Но ему так хочется, чтобы тот поскорее приехал, что тут же он спрашивает: неужели Гримм не видит протянутой к нему дюжины рук? Баронессе недостает его громкого смеха, мадам Мо – его шуток и неизменной логики, самому Дидро – его жалоб и его ласки.
И в этом письме, как и во – многих других, Дидро утверждает мнимое превосходство Гримма над собой. «И разве вы не думаете, друг мой, что это геройство с моей стороны показывать всем, что вы выше меня? Зачем же еще возвещать по всей Германии это неблагоприятное для меня сравнение?» Дидро не щадит себя, хотя и думает, что отдает себе должное. «Я здесь почти всегда близок к тому, чтобы казаться смешным. Мне прощают, потому что меня знают, потому что меня любят, потому что я добр, да так добр, так добр, потому что у меня иногда бывают порывы, которые их забавляют, потому что я проявил себя во многих областях. Но вдали, в других местах, я не сдерживал бы себя, я дал бы себе волю и во многих случаях подавал бы повод нападать на себя, и вы привезли бы меня в Париж покрытым полученными в ответ ранами».

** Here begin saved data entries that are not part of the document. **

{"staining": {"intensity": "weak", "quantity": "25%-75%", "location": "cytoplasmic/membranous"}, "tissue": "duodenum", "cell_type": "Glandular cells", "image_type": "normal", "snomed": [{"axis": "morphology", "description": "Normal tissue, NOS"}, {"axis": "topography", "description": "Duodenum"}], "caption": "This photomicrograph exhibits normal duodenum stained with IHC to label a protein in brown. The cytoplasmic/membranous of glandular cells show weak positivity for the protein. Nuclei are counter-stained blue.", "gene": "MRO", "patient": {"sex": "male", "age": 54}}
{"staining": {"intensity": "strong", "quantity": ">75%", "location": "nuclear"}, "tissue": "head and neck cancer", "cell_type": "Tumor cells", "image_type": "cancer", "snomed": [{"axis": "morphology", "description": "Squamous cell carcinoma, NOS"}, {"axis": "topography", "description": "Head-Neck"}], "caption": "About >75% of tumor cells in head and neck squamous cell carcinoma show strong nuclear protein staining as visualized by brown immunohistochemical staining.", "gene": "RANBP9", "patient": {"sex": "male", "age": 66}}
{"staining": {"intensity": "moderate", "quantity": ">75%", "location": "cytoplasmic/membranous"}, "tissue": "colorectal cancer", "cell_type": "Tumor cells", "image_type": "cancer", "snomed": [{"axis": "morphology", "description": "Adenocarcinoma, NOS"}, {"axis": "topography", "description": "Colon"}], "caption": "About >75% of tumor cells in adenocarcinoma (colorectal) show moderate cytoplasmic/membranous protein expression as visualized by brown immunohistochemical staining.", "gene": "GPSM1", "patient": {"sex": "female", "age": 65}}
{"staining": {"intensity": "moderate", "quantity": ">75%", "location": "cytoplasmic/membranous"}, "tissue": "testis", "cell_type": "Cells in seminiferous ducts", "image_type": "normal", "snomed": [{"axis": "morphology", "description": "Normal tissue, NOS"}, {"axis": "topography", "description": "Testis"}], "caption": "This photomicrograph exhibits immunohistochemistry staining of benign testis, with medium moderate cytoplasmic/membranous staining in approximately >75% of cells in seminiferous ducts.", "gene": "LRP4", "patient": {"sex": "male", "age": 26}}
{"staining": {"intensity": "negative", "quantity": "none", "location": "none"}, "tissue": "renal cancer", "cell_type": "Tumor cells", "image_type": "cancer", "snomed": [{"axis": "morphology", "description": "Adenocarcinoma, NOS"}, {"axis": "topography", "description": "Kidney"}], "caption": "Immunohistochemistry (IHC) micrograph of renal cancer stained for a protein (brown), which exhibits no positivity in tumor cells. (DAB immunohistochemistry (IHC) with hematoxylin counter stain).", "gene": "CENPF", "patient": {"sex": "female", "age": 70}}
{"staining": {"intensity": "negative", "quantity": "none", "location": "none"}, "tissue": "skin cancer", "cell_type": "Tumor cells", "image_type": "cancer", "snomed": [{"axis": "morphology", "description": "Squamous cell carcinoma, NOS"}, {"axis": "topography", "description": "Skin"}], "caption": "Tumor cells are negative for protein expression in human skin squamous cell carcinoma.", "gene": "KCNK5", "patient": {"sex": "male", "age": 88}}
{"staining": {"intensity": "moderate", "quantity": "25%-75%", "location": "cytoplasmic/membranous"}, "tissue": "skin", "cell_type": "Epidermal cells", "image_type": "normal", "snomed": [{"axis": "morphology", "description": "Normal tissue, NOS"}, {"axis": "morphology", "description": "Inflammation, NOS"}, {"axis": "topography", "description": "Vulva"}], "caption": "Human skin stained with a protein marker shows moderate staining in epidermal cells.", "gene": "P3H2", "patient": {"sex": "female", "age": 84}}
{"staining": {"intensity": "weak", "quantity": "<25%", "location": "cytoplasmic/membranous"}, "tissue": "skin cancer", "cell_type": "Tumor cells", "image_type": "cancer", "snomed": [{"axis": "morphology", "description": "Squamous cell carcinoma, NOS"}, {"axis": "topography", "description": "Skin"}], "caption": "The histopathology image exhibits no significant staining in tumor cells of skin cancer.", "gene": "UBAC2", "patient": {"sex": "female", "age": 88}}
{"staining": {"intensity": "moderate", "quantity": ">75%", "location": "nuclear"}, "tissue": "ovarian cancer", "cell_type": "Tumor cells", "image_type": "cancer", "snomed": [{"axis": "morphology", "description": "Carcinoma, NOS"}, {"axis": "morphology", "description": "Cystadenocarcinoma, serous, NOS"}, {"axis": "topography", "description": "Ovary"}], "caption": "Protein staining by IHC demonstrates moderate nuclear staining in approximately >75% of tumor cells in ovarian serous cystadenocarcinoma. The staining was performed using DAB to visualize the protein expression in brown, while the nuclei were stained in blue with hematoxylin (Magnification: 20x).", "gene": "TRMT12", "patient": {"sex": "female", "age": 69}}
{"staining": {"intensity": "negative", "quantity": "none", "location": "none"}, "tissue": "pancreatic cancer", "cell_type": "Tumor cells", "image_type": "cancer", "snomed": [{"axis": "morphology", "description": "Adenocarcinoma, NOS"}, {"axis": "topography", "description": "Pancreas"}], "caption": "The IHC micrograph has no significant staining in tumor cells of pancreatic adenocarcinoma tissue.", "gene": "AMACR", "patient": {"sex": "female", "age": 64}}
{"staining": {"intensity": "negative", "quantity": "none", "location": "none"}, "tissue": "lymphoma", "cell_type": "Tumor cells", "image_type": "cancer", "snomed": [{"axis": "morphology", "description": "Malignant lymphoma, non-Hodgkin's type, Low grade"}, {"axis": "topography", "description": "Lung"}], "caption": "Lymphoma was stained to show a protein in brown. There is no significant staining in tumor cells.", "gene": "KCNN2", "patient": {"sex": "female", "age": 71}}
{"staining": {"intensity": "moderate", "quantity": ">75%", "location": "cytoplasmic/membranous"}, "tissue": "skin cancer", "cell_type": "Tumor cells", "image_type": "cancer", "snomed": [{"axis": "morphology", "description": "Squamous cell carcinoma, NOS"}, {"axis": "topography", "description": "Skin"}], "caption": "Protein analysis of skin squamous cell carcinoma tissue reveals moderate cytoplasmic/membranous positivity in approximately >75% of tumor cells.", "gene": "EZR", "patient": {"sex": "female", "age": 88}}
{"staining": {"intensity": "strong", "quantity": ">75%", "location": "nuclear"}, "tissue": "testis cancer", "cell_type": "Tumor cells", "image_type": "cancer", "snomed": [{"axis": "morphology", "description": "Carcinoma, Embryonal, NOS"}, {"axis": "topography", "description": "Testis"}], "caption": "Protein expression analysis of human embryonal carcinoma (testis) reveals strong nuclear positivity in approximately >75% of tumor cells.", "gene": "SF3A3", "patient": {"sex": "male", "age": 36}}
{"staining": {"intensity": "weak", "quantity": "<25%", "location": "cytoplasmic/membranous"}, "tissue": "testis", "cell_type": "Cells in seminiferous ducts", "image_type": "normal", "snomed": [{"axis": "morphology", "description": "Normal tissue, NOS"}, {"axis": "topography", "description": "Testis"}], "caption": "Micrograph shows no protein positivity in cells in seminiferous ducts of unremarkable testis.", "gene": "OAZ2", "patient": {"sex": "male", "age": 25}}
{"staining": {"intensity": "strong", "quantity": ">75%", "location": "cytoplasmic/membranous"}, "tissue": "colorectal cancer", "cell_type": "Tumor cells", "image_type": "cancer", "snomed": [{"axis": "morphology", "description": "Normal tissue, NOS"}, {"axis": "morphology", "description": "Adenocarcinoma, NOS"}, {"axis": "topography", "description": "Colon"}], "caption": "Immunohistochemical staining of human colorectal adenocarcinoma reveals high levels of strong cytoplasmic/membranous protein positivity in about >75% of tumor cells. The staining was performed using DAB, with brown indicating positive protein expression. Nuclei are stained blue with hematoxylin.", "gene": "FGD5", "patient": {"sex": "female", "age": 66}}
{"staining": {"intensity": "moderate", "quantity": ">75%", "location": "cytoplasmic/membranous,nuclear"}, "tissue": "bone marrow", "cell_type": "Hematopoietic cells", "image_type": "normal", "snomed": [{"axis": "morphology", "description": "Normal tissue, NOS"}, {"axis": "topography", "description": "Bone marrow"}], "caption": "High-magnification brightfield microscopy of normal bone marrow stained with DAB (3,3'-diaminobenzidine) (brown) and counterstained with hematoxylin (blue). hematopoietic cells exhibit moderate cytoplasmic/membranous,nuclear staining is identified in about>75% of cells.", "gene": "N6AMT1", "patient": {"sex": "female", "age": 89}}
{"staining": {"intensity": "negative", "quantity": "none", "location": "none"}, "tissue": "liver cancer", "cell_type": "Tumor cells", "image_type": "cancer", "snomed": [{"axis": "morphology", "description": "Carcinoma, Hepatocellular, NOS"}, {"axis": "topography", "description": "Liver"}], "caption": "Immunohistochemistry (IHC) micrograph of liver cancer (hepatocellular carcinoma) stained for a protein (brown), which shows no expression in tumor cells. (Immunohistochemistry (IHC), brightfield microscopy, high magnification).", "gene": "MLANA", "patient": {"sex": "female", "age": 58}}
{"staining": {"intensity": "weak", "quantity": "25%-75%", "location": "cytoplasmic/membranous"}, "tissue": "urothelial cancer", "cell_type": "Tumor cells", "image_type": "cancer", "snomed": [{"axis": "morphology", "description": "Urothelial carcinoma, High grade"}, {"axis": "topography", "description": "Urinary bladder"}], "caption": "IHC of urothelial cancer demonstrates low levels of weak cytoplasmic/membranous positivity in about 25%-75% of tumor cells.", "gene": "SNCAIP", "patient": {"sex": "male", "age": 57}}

Что же касается Гримма, Дидро убежден, что он всегда и везде, во дворцах и хижинах, будет на своем месте, потому что над головой его Дидро видит большую Минерву с развернутыми крыльями. «Как только вы собираетесь сделать ложный шаг, она вас останавливает. А я способен сваливаться во все встречающиеся ямы и ринуться в последнюю из них с головой, покрытой шишками». Мы не раз уже могли убедиться, что превосходство Гримма над ним – постоянный лейтмотив писем Дидро. «Белокурый тиран» был, бесспорно, умен, меток на язык, талантлив, отличался дипломатическими способностями, сильным характером, умел себя держать, но если над головой одного из них витала Минерва, то уж, во всяком случае, это была не его голова.
Но убедить в этом Дидро не смог бы никто.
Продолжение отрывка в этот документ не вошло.